После трех дней пребывания в Ауссиге, я поехал назад. Отцу нечего было дать мне, кроме двадцати пяти рублей серебром, и в сих деньгах состояло тогда все мое богатство. Проезжая мимо Ловозица назад, я истратил часть оных на покупку подков, коими запасся: в подковах был большой недостаток в армии, отчего я однажды лишился уже хорошей лошади, которую должен был бросить.
Подъезжая к замку, в котором стоял Константин Павлович, я узнал, что он выступил в поход и что все войска ушли, но куда именно, никто не мог мне объяснить. Я поехал по направлению, в которое пошли войска, расспрашивая поселян. В тот день сделал я очень большой переход. Вечер застал меня в Лауне. Тут я съехался с одним офицером Астраханского гренадерского полка Сухаревым, который, вылечившись от ран, отыскивал свой полк. Мы поехали с ним вместе и поздно приехали в какое-то местечко, в котором было множество австрийцев, так что я не имел надежды подучить квартиру для ночлега, но Сухарев вывел меня из затруднения.
– Я все вам в ратуше достану, – сказал он, – только не показывайте бургмейстеру, что вы по-немецки знаете; а то он разговорится с вами, и мы принуждены будем ночевать на чистом воздухе.
Я послушался его, молчал и был свидетелем его разговора с градоначальником. Сухарев ни слова по-немецки не знал, а немцы таких офицеров боялись. Однако же он растолковался с бургмейстером и, покричав на него, получил хорошую квартиру, на которой мы ночевали. На другой день я с Сухаревым расстался и нагнал великого князя в каком-то большом селении на дневке.
Пока я ездил к отцу, войска получили повеление немедленно выступить в Саксонию, на Мариенбург, и идти через Хемниц и Альтенбург к Лейпцигу. Мы продолжали поход по данному маршруту и опять шли по чудесной Саксонии, где гостеприимство и образование жителей заменили дурной прием, который мы испытывали в Богемии.
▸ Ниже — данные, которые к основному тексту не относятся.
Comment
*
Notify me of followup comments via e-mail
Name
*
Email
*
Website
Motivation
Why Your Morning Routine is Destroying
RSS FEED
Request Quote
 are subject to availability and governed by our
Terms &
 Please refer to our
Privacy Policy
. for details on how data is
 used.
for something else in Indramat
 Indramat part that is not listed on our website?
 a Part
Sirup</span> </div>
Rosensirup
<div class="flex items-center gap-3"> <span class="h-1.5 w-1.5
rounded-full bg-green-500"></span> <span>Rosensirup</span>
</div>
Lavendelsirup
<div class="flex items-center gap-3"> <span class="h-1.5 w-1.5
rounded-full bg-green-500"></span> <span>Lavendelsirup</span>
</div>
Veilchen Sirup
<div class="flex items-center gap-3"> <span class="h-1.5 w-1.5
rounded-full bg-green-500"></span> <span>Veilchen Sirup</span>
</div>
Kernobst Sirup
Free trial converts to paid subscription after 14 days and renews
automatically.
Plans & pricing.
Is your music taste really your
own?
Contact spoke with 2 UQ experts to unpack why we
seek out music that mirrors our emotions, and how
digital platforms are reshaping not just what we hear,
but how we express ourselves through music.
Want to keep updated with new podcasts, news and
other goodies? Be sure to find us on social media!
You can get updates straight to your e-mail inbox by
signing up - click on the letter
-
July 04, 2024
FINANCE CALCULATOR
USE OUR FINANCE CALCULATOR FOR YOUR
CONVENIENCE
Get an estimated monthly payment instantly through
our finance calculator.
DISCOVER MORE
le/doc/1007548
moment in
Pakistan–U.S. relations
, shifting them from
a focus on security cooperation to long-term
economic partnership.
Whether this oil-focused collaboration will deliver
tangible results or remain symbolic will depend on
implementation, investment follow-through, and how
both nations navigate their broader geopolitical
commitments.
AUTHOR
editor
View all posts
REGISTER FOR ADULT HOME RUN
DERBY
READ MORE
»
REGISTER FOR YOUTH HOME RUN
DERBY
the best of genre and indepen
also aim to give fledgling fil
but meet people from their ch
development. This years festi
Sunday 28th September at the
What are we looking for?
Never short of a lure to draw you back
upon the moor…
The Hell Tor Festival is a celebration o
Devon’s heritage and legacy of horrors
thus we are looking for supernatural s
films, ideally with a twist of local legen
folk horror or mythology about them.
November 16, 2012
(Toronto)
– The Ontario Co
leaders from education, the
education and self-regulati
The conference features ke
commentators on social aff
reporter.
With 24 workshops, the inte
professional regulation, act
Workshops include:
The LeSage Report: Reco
Вступив в Саксонию, австрийцы бесщадно грабили жителей. Австрийцев было большое количество, армия их была сильнее прусской в сложности с нашей, но они теряли много народа на переходах по слабой дисциплине в их войске. В ненастную погоду солдаты и даже офицеры отставали от своих полков и рассыпались по окрест лежащим селениям.
Мы шли к Лейпцигу и опять пришли в тот же Пегау, о котором я упоминал, описывая сражение под Люценом. Из Пегау пришли мы ночевать к селению, коего имени не помню. По заведенному порядку, Даненберг и я были посланы для занятия лагерного места близ сего селения. Никакой опасности не могло еще быть, потому что французы были в Лейпциге, который от нас находился верстах в 30, а впереди нас был в авангарде граф Витгенштейн с двумя корпусами и несколько партизан наших и прусских. Нам же не приказано было наблюдать особенной осторожности при назначении лагеря, а занять его как обыкновенно водилось, т. е. выбрать место близкое к воде и селению и расположить полки в колоннах по старшинству их.
Мы сдавали места квартирьерам, как вдруг прилетел сумасшедший Кроссар, который где-то прослышал, что мы готовимся идти в бой.